Answer with nothing but the number of lines in the listing below that contain "Right".

========================

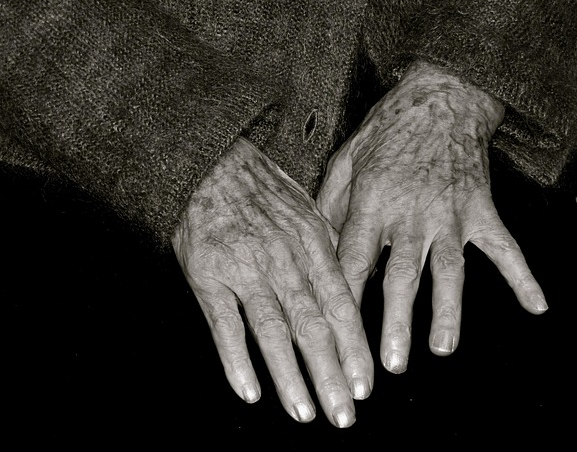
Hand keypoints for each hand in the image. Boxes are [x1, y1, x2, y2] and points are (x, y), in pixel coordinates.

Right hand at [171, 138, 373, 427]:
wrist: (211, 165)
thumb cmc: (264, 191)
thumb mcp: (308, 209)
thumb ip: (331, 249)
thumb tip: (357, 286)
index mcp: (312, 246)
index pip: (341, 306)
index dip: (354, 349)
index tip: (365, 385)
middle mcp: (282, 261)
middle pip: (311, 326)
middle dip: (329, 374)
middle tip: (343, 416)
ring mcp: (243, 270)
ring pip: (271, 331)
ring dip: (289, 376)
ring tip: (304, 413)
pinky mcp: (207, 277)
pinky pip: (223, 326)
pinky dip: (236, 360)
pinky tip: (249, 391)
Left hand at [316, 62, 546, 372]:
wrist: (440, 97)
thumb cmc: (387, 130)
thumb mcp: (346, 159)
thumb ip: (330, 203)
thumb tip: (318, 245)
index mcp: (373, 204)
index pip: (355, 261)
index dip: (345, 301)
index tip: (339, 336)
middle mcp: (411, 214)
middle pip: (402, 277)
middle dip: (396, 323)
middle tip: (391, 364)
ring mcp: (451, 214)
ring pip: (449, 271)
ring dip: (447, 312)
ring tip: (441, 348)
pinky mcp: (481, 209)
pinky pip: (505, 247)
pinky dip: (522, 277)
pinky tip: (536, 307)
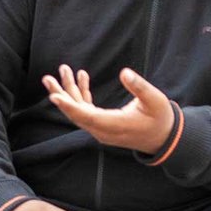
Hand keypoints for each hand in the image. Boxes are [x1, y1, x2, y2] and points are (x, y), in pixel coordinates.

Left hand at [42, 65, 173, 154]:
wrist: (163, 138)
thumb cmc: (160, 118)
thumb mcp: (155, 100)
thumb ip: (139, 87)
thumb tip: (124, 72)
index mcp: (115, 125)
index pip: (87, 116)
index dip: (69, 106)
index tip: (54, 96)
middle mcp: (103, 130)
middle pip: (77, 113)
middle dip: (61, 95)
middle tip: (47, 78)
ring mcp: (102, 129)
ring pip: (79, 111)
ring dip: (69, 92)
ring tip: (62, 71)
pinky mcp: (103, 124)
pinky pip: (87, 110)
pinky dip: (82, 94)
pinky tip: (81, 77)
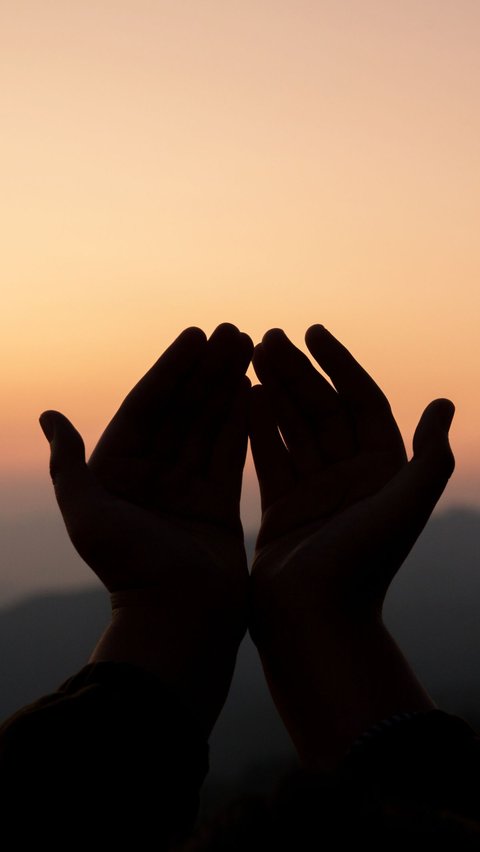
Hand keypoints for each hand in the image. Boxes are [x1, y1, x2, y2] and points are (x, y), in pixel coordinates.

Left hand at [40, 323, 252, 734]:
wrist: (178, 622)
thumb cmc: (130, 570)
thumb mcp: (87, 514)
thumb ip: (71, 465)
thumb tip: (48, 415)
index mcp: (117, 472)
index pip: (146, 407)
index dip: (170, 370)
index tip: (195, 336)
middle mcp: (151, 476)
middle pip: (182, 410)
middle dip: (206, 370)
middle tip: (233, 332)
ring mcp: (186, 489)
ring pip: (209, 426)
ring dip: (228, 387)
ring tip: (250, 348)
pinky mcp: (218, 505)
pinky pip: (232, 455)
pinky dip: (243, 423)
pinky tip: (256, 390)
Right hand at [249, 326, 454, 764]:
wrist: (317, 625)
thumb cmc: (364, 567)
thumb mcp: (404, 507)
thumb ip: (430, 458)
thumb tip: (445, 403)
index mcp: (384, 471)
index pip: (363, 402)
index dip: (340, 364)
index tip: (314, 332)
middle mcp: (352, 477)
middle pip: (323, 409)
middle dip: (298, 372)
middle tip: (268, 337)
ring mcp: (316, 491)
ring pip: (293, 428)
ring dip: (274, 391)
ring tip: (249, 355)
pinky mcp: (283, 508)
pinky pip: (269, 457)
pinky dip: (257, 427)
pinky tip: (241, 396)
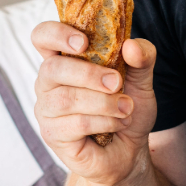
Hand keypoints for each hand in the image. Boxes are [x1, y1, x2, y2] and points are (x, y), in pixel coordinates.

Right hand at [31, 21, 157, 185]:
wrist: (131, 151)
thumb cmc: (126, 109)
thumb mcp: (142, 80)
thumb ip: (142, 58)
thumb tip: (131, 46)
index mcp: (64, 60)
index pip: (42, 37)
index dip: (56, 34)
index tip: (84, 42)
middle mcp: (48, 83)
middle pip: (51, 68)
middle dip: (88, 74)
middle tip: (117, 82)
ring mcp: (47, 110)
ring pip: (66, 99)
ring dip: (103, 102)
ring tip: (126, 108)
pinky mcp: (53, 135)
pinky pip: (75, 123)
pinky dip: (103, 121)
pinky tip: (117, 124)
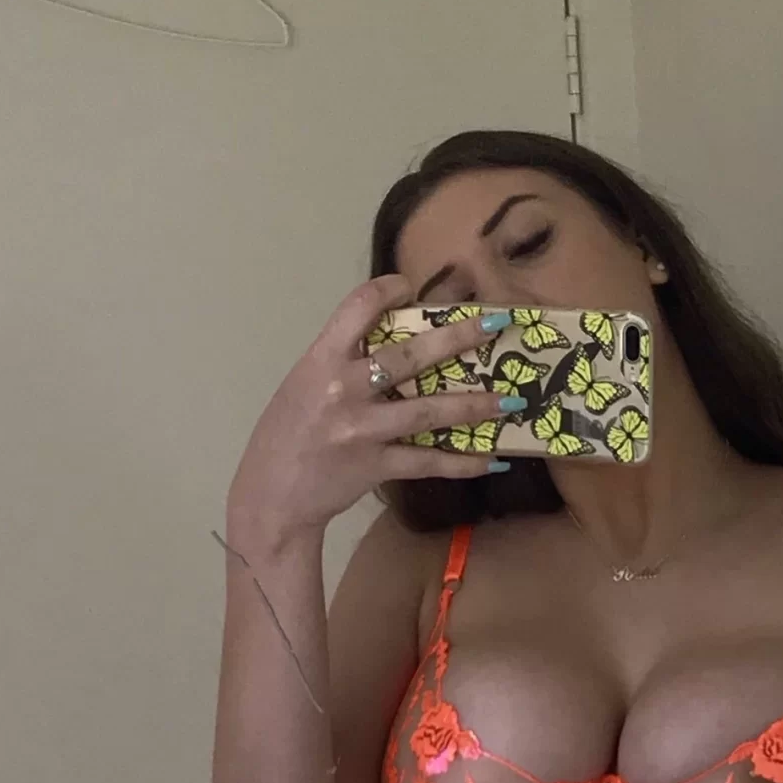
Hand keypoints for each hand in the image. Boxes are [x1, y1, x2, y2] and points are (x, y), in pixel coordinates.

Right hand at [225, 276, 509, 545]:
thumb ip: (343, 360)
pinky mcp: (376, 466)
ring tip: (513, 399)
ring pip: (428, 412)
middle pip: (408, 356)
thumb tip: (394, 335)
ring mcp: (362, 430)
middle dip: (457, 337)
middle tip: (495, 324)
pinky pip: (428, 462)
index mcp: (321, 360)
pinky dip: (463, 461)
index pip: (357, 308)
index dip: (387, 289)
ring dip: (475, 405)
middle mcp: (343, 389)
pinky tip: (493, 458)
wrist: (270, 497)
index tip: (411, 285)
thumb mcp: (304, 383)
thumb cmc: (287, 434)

========================

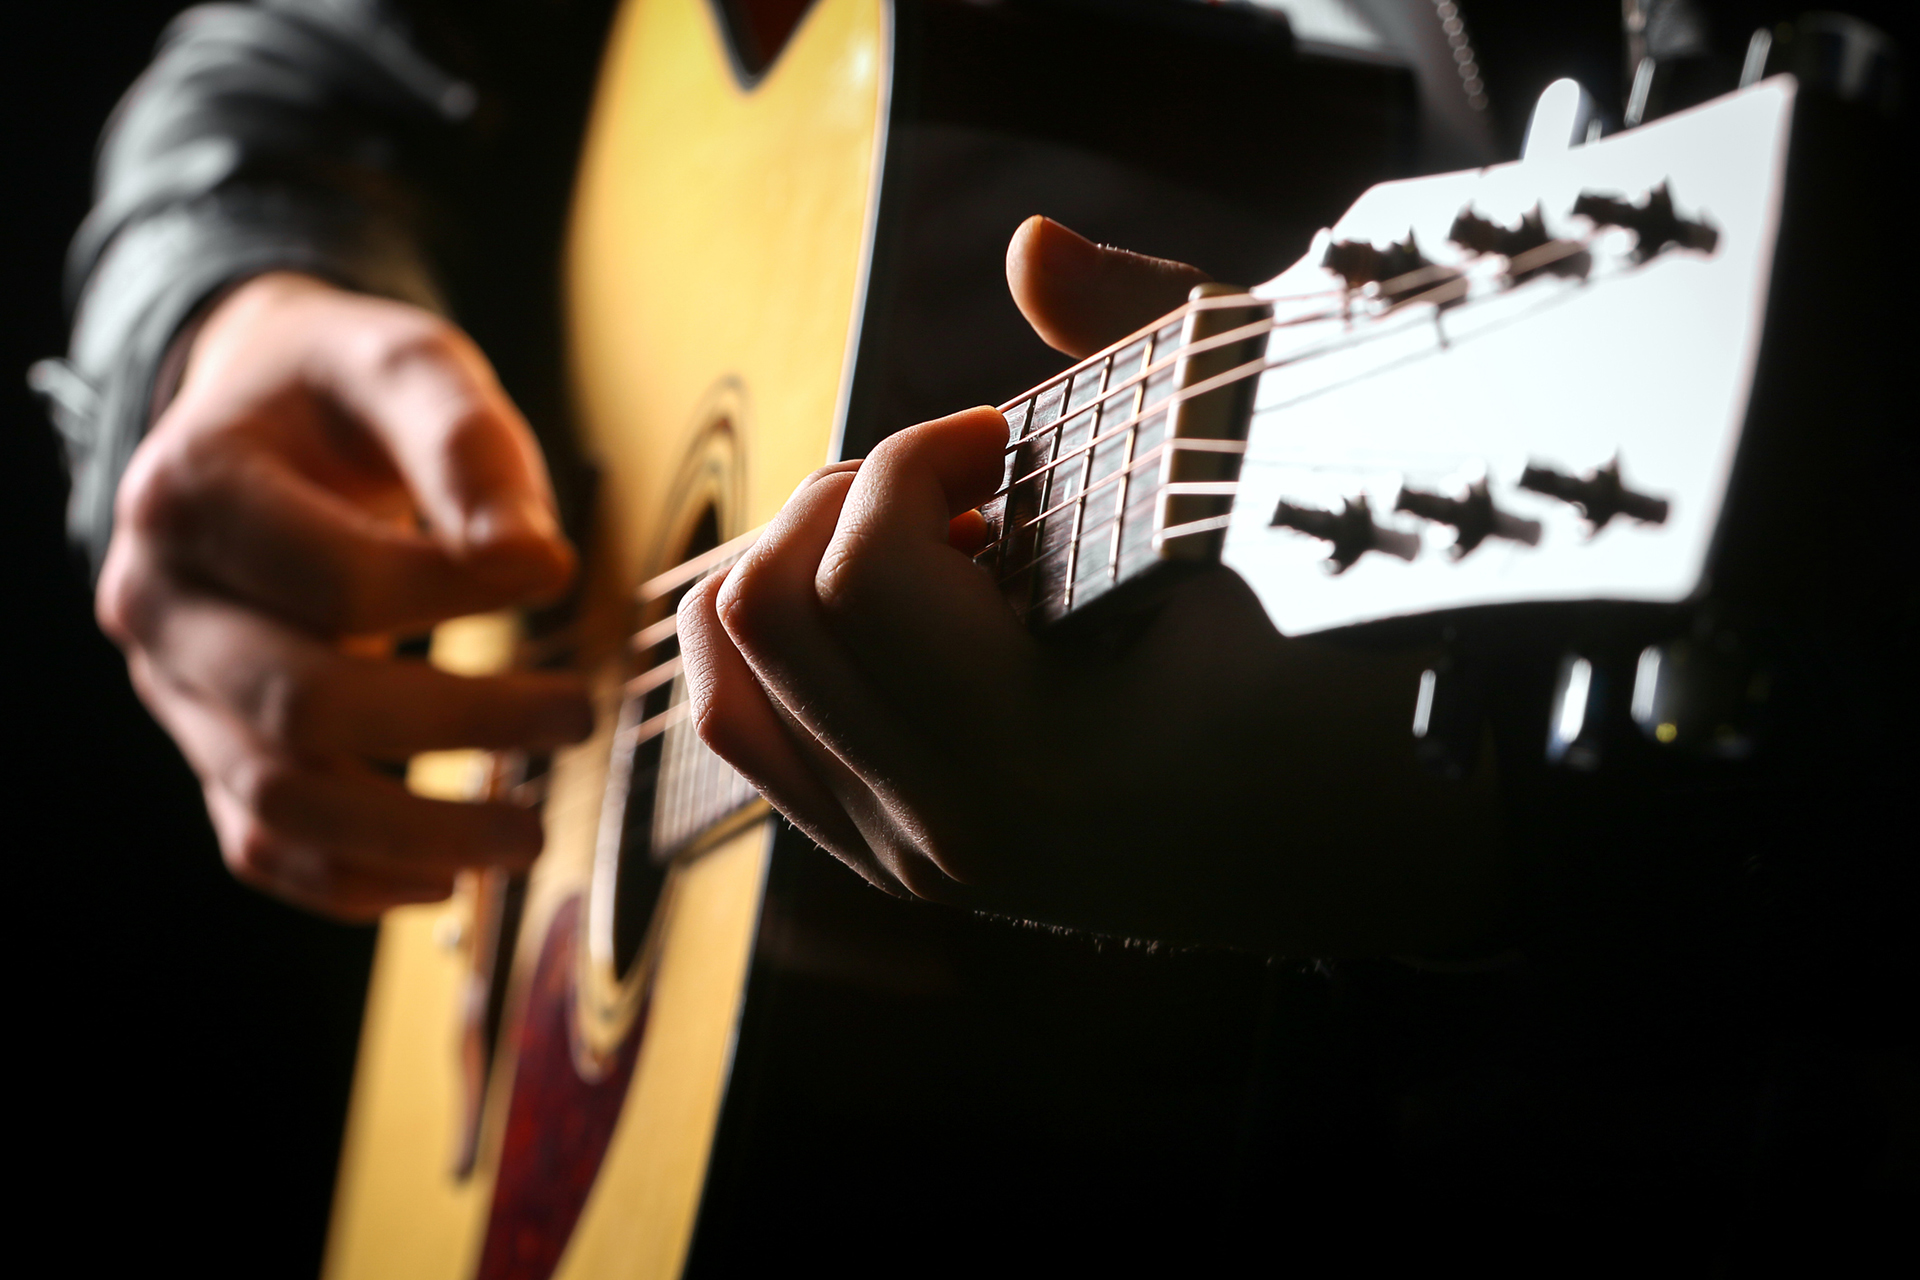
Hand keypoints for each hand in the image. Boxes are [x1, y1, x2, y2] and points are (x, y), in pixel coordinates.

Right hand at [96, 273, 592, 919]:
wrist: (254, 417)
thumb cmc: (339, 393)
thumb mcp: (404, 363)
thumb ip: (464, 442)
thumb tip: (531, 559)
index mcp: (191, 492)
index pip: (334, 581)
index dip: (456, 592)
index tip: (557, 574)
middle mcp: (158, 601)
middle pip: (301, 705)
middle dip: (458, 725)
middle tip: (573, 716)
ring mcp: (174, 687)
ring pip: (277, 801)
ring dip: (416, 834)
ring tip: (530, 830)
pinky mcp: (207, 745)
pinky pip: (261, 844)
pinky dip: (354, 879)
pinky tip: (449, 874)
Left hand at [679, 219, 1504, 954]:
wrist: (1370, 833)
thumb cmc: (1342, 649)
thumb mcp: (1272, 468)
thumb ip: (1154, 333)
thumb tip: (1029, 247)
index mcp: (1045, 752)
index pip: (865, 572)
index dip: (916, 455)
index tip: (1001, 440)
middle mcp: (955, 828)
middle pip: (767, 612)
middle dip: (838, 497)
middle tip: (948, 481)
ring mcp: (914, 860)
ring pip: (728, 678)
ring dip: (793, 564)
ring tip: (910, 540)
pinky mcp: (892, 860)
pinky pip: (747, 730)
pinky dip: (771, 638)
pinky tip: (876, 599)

========================

**PROBLEM SOLUTION**
5